## [Page-level text extractions]
▽
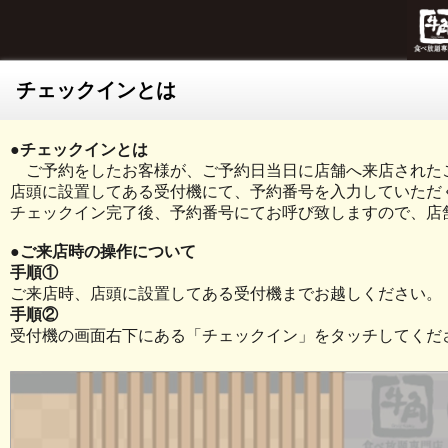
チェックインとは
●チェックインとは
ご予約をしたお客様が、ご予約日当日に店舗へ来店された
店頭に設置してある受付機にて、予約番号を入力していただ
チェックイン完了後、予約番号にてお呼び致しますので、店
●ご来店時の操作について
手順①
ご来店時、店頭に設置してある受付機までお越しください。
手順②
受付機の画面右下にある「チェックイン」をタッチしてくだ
△
## [DIRECTIONS FOR THIS TASK]
An exact copy of the entries above is needed, with the pictures removed.

## [ANSWER SPACE]
チェックインとは
●チェックインとは
ご予約をしたお客様が、ご予約日当日に店舗へ来店された
店頭に設置してある受付機にて、予約番号を入力していただ
チェックイン完了後、予約番号にてお呼び致しますので、店
●ご来店時の操作について
手順①
ご来店時、店頭に設置してある受付機までお越しください。
手順②
受付機の画面右下にある「チェックイン」をタッチしてくだ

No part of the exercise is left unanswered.